→ **取り組む問題**
**a.** 本文によると、色むら補正用の補正データが全画素分ではなく基準座標ごとに記憶されているのはなぜですか？
**b.** 本文の【解決手段】で、プロジェクターを構成するとされている部分をすべて挙げてください。

→ **本文**
-=-=-
説明

表示装置、プログラム、情報記憶媒体およびデータ補正方法

【課題】色むら補正等のための座標データ等をより正確に補正することが可能な表示装置、プログラム、情報記憶媒体およびデータ補正方法を提供すること。
【解決手段】表示装置の一種であるプロジェクターが、複数の基準座標または当該複数の基準座標の生成タイミングを示す座標データ151に基づき、少なくとも一部の基準座標を示す基準画像を生成する基準画像生成部160と、前記基準画像を表示する投写部と、前記基準画像の撮像画像を示す撮像情報に基づき、前記撮像画像に含まれる前記基準画像の位置に応じて座標データ151を補正する補正部150を含んで構成される。

【発明の詳細な説明】
【技術分野】
【0001】
本発明は、表示装置、プログラム、情報記憶媒体およびデータ補正方法に関する。
【背景技術】
【0002】
特許第3661584号公報に記載されているように、色むら補正用の補正データは、全画素分記憶されているのではなく、基準座標ごとに記憶されている。これは、全画素分記憶すると必要な記憶容量が過大になってしまうためである。
【先行技術文献】
【特許文献】
【0003】
【特許文献1】特許第3661584号公報
【発明の概要】
【発明が解決しようとする課題】
【0004】
プロジェクター等の表示装置が色むらの補正を行うためには、実際に表示される基準座標の位置を正確に把握しておく必要がある。このような基準座標の位置を正確に把握するためには色むら補正回路や液晶パネルの特性を熟知しておく必要があり、色むら補正用の補正データを手動で補正することは困難である。
【0005】
このため、開発者等は、例えば、色むら補正値として極端な値を設定して表示装置に画像を表示させ、画像の位置に応じて目視で基準座標の位置を推測して補正データを手動で補正していた。しかし、色むら補正値として極端な値を設定したとしても、グラデーション表示機能によって表示される画像がぼやけた画像になってしまうため、開発者等が目視で基準座標の位置を推測して補正データを補正することは困難であった。
-=-=-
→ **確認用データ**
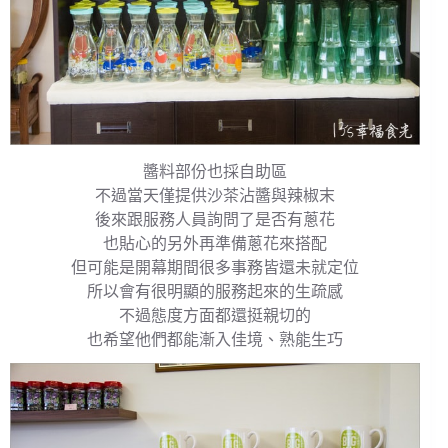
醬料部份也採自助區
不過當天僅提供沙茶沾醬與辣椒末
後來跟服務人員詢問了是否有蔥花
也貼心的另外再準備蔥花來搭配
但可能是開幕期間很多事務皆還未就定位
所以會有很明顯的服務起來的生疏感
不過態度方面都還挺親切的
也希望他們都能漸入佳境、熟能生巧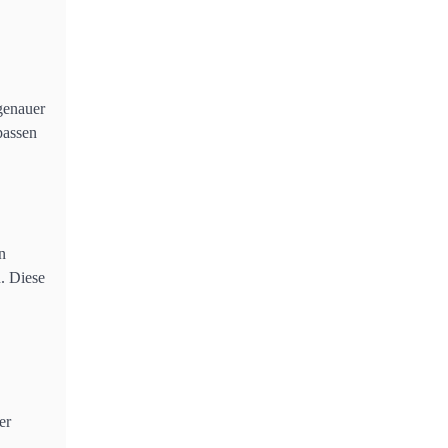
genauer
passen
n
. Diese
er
-=-=-
→ **課題別の結果**
**a.** 全画素分記憶すると、必要な記憶容量が過大になってしまうためです。

**b.** 基準画像生成部160、投写部、補正部150